UtterAccess.com
X   Site Message
(Message will auto close in 2 seconds)

Welcome to UtterAccess! Please ( Login   or   Register )

Custom Search
 
   Reply to this topicStart new topic
> Parsing Contract Files In Word To Export To Salesforce, Any Version    
 
   
MadPiet
post May 2 2019, 03:41 PM
Post#1



Posts: 3,043
Joined: 27-February 09



Someone's asking if I want a job that's essentially (as I understand it), collecting information from a ridiculous number of Word documents (they said 100,000!!!) and somehow transferring that to SalesForce. I researched enough to find out that Loader or whatever in SF can read Excel files, so any thoughts on how to make this less painful? I was thinking that it might be bearable if the non-boilerplate parts of the contract were in Bookmarks, because then I could loop over the bookmarks, grab the names and values, and dump that in maybe Access and then work out how to map the bookmark Name to a column in SalesForce.
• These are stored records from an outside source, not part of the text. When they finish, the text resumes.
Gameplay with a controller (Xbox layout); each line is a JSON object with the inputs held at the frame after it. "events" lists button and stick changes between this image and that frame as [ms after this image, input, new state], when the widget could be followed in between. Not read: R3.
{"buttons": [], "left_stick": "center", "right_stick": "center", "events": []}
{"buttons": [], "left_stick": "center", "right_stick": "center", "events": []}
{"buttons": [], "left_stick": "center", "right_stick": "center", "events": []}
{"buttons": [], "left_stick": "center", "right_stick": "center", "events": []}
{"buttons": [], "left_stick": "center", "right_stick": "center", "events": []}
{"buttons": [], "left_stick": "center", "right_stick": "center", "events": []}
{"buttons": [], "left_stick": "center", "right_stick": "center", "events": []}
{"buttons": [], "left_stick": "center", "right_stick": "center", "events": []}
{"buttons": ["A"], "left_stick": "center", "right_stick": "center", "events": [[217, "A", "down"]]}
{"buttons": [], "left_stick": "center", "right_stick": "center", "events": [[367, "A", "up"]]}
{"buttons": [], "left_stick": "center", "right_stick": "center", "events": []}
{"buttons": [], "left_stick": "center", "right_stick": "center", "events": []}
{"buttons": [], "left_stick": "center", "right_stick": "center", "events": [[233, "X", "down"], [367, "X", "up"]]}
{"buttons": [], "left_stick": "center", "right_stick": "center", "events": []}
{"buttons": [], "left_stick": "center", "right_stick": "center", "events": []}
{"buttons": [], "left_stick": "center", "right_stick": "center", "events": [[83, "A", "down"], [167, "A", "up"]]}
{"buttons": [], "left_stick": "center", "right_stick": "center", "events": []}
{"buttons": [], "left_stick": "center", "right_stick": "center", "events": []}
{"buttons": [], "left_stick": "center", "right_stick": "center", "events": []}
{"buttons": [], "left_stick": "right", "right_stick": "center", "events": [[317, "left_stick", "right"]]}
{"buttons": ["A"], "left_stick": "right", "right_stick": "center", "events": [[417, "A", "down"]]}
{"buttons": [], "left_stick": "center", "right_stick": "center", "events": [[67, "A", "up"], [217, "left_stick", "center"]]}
Has anybody ever done this before? I found Daniel Pineault's code to extract bookmark data, which is fine - I just am a bit at a loss if they don't use bookmarks. even if they do, what's the sanest way of harvesting this kind of information? Something like this:

1. In VBA, open the Word doc,
2. Loop over the bookmarks collection, and write the {File Name, bookmark name, bookmark value} to a table.
3. Query to get the values they want to import to SF, and combine / split in the query.
4. Export to Excel.

(right?)

has anybody ever done anything like this with SalesForce? Any suggestions on where to start?
Sorry, don't know anything more about the Word files. Haven't spoken to the company that's asking for this stuff yet.

Thanks for any pointers!
Pieter
Go to the top of the page
 
DanielPineault
post May 5 2019, 08:01 AM
Post#2


UtterAccess VIP
Posts: 6,573
Joined: 30-June 11



Your general approach makes perfect sense assuming they documents use bookmarks. I wouldn't get ahead of myself and wait to see how the documents are actually structured.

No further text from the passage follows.